Tammy’s views are her own, and do not necessarily reflect the views of Bill Eagle, his pastor, Tammy’s neighbors, Wayne Mayo, Betsy Johnson, Joe Corsiglia, President Trump, Henry Heimuller, VP Pence, Pat Robertson, Debi Corsiglia’s dog, or Claudia Eagle’s Cats. This Tammy’s Take (with the exception of this disclaimer) is not paid for or written by, or even reviewed by anyone but Tammy and she refuses to be bullied by anyone.

See Standard Disclaimer.



Spotlight Photo

Sugar Tax & Fire Codes

By Tammy Maygra



Rules and Regulations are set in place for a reason. Fire codes are set in place in public places in order to protect the public from the possibility of deaths resulting from fire related causes.

This week I decided to talk about the City of St. Helens failure to abide by the fire code which is posted on the wall in the city council chambers. The council room has an occupancy of 60 persons, which is determined by a formula of measuring the room and dividing by 5. The number of occupancy could be slightly increased if the room was equipped with overhead sprinklers, the room has none.


Wednesday October 4, 2017 I attended a St Helens City Council meeting. The meeting was held before the regular meeting and the issue was regarding the proposed Soda Tax which the city wanted to enact within the boundaries of the city of St. Helens. Since this was such a hot topic in the community the council should have anticipated a large crowd which usually happens when people are upset about an issue and they come out to protest. The city failed to anticipate such a large crowd.

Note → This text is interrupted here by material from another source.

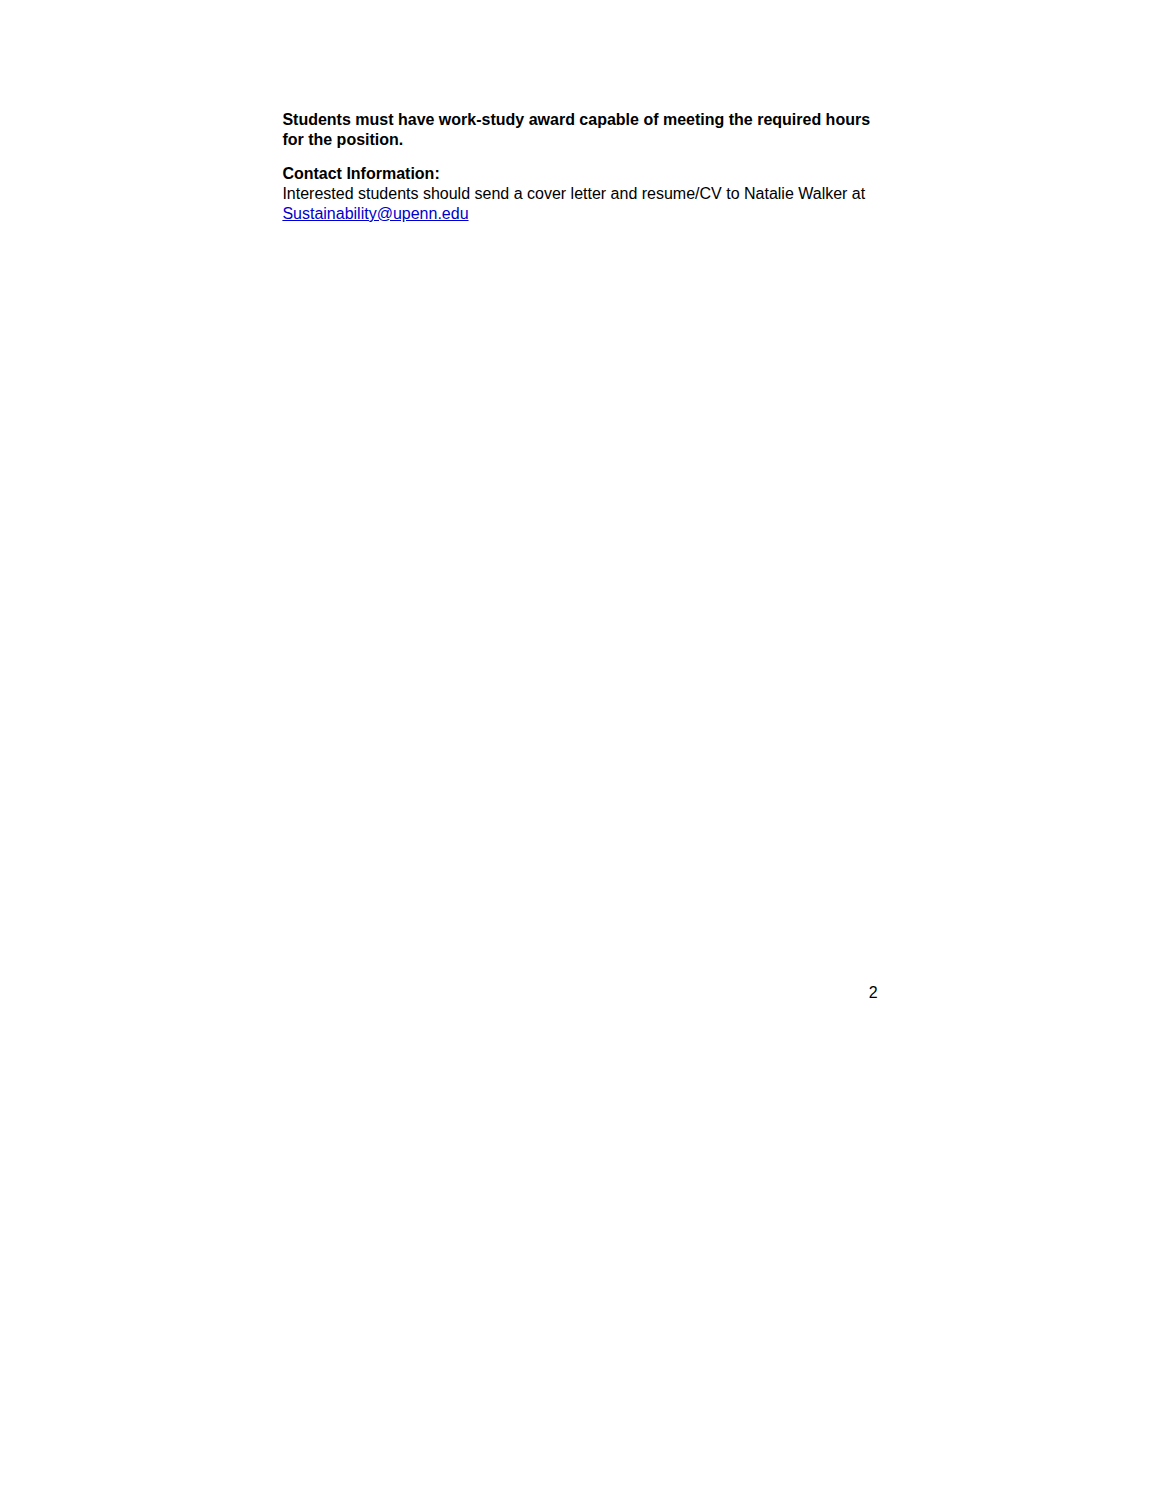Students must have work-study award capable of meeting the required hours for the position.
Contact Information:
Interested students should send a cover letter and resume/CV to Natalie Walker at
Sustainability@upenn.edu
2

There were over 80 people crowded in the room 15 minutes prior to the start of the public meeting and people were pouring in. I was one of the sardines in the crowd. I saw this was going to be a problem and that we were over the safe number of people for the size of the room. I went up to city councilman Doug Morton and said, Doug do you know that you are well over the safe number of people for this room?  That you are violating the fire code for occupancy? I said you need to close this meeting and re-schedule and hold the meeting in a venue which would hold all the people safely. His reply was I am not stopping this meeting and have all these people pissed at me and then he walked off.  (Later to say at the regular meeting that he talked about the code issue with the rest of the council  and they decided to allow the meeting to continue on)


By then there was over a 100 people crowded in the room sitting, standing, some with huge signs which read no soda tax. There were people who had disability’s some had a hard time walking and there was a person with a walker as well.  It was hard to get through the crowd to do testimony. There was people elbow to elbow in the foyer going clear out on the sidewalk, some people trying to get in so they could hear, pushing the crowd, some people who could not get in--- left, so there were even more people attending.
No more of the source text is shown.